Зина шла молча. Потом сказала:
— Мне сказали, что ты не тот человек, за которого выдаешь себя.
— Сказали? Любопытно. А сама ты что по этому поводу думаешь?
Мы долго шли молча. Вечер бестолково погибал, и я ничем не мог себе помочь.
— Я не могу не верить человеку, который мне сказал.
— А мне?
Она не ответила. Надо было уходить. Но я еще спросил:
— Кто он?
— Мясницкий.
И еще я спросил прежде чем уйти:
— А что бы изменилось, если бы я на самом деле бил стекла и вообще?..
— Не знаю!
«Не знаю!» прозвучало, как «отстань!»
…В школе, через весь класс, в котором еще танцевали, я прошел к столу, за которым сидели Мясницкий, Сокольцов, директор школы, какая-то женщина. Они досиживали. За общим столом и Мясницкий, и директор, и Сокольцов сидели в разных местах, теперь они собрались вместе, чтобы в своей компании досидеть последние полчаса. Мясницкий снял пиджак, снял галстук, расстегнул ворот рубашки — ему было жарко. Без галстука и пиджака, в рубашке с расстегнутым воротом, он утратил часть начальственной основательности. Но все же это был начальник, это было видно не столько по его лицу, сколько по лицам Сокольцова и директора школы. Я наклонился к Мясницкому так же, как наклонились бы к нему Сокольцов или директор школы, и сказал просительно:
— Товарищ Мясницкий, я прошу вас выйти на минуту. У меня к вам коротенький личный разговор.

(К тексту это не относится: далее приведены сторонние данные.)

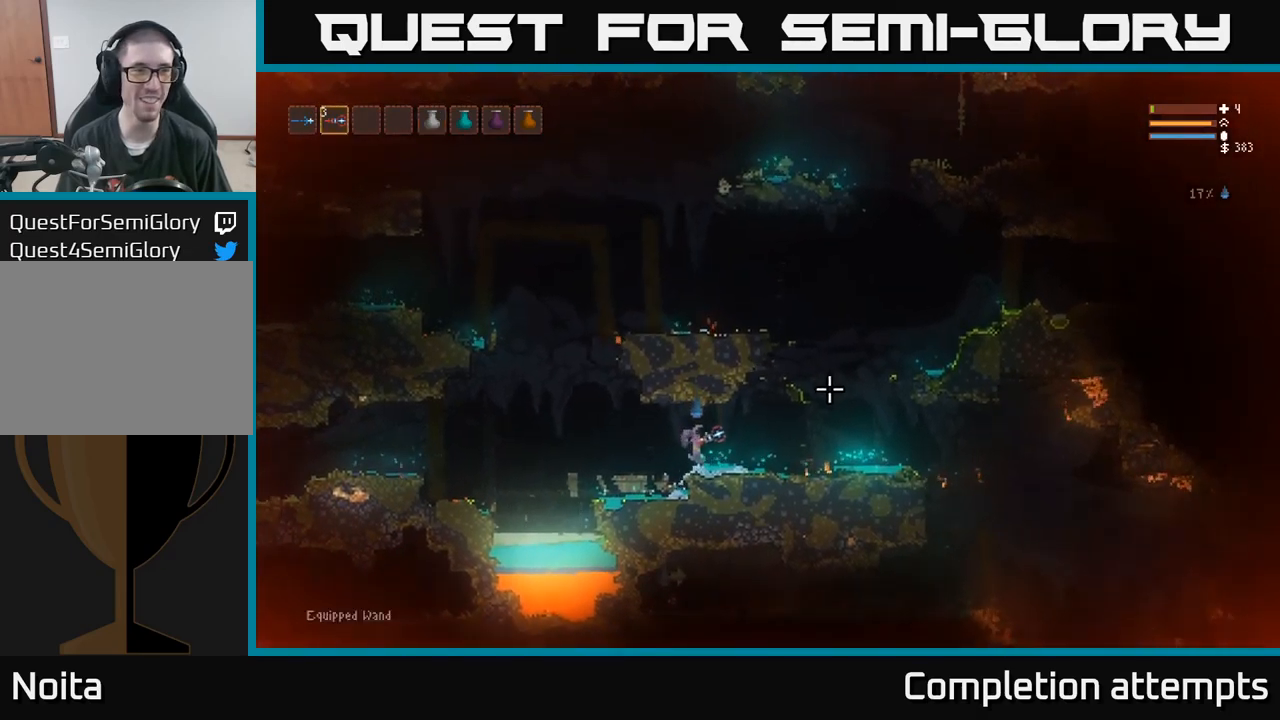
{"dt_ms": 500, "buttons": [], "left_stick": "center", "right_stick": "right", "events": [[17, "L1", "down"], [100, "L1", "up"]]}
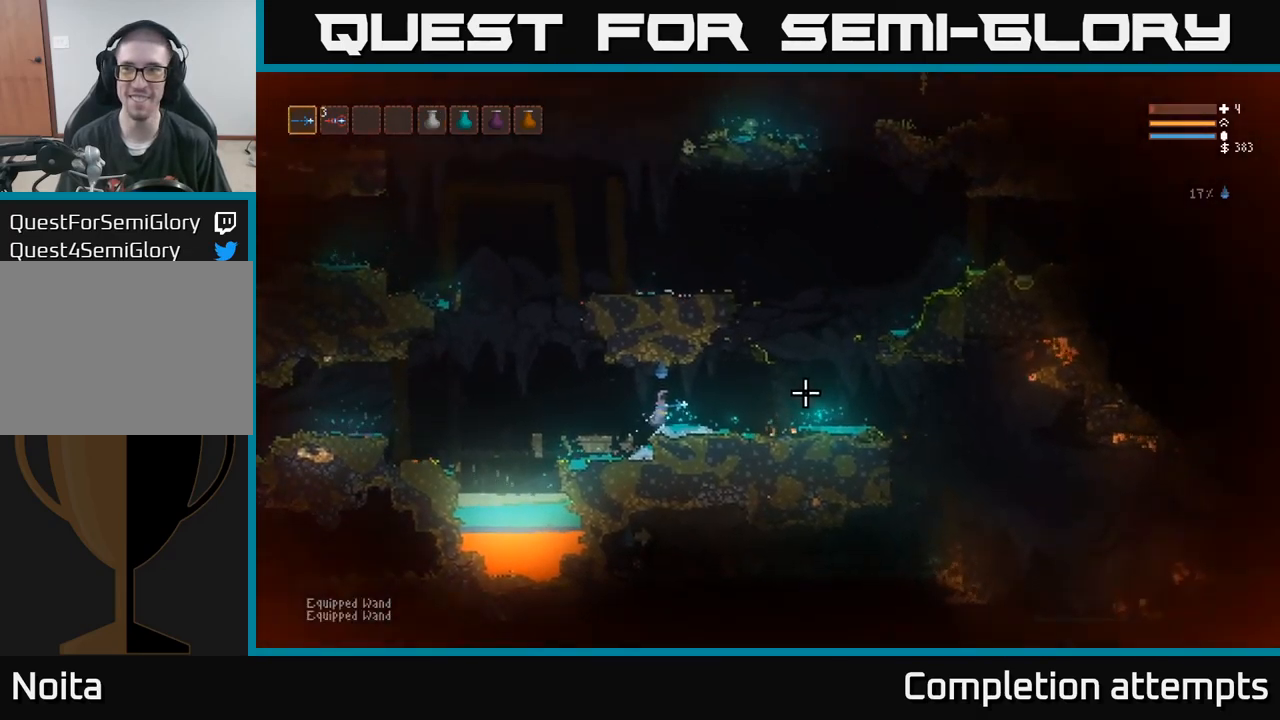
{"dt_ms": 500, "buttons": [], "left_stick": "right", "right_stick": "right"}
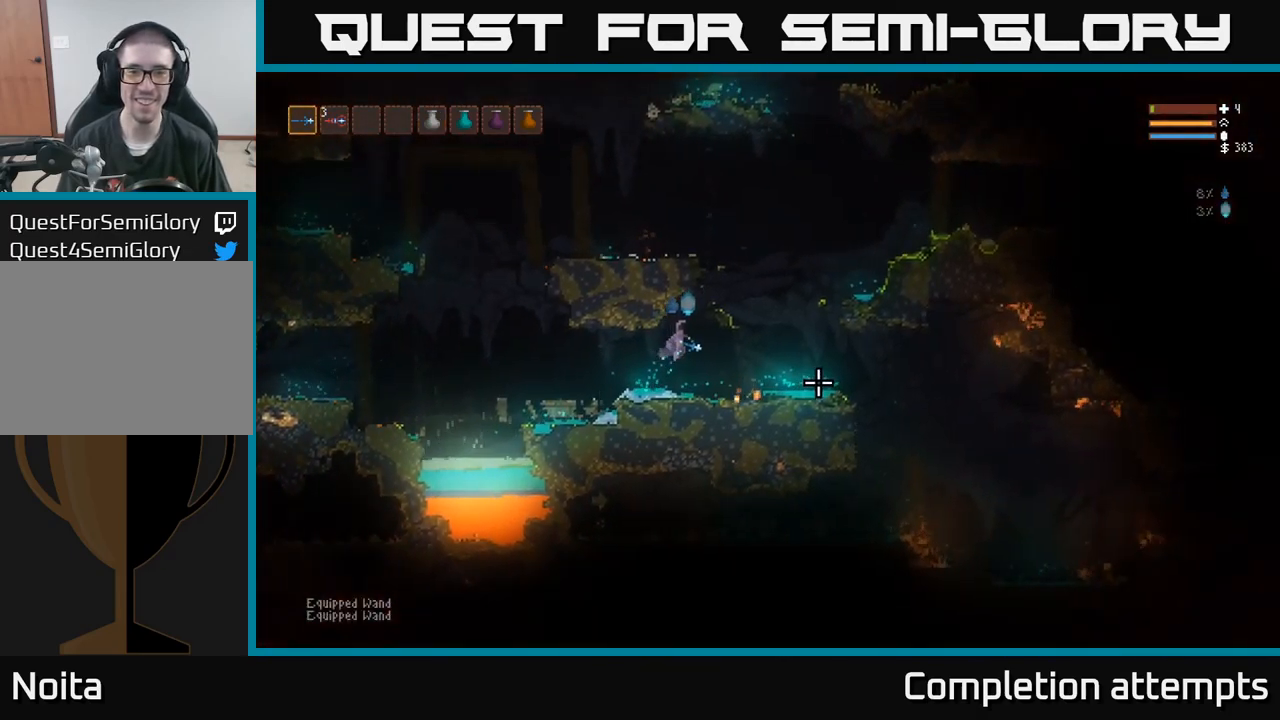
{"dt_ms": 1000, "buttons": [], "left_stick": "right", "right_stick": "down-right"}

Он кивнул, и я поблагодарил:
— Спасибо.
На цыпочках, любезно улыбаясь танцующим, я прошагал назад, в коридор, и остановился за дверью. Подождал минуту, другую. На радиоле сменили пластинку, а Мясницкий все не выходил. Я опять отправился в класс, и тут меня окликнули:
— Скажите, это вы хотели видеть товарища Мясницкого? Вы не могли бы передать мне то, что хотите ему сказать?
Женщина, та самая, которая сидела рядом с Мясницким, улыбалась любезно, но я видел, что она боялась меня.
Значит, мне только казалось, что я наклонялся к Мясницкому так, как наклонились бы к нему Сокольцов или директор школы. Как можно мягче я сказал женщине:
— Понимаете, у меня к нему совсем личный вопрос. Понимаете, совсем не служебный. Пусть он сам выйдет.
Потом вышла еще одна женщина, и я ей тоже разъяснил, что к Мясницкому у меня абсолютно личный вопрос. Женщина ушла, а в коридор из класса кто-то вышел и уставился на меня, потом еще кто-то, а Мясницкого все не было. Я опять двинулся в класс, но тут дорогу мне заслонил сам директор школы.
— Что вы здесь делаете? Вас пригласили на вечер как порядочного человека…
— Послушайте, — сказал я, — ваш Мясницкий на две головы выше вас, на голову выше меня, почему он высылает вперед женщин?
— Вы понимаете, где находитесь? — спросил меня директор школы.
— Безобразие! — сказали из группы, которая собралась у входа в класс. — Скандалить в школе!
— Немедленно покиньте территорию школы! — сказал директор.
Я пожал плечами. Я не собирался скандалить. Разве это скандал — потребовать, чтобы человек, кто бы он ни был, ответил за свои слова?!
— Хорошо, — сказал я, — передайте Мясницкому, что я подожду его во дворе.
Во двор ко мне тоже выходили женщины, дважды появлялся директор. Я упорствовал, но уже понимал: ничего не получится, но сумею я заставить Мясницкого объясниться. До того Мясницкого, который сидел за столом, расстегнув ворот рубашки, повесив пиджак на спинку стула, который вытирал со лба пот, мне не добраться.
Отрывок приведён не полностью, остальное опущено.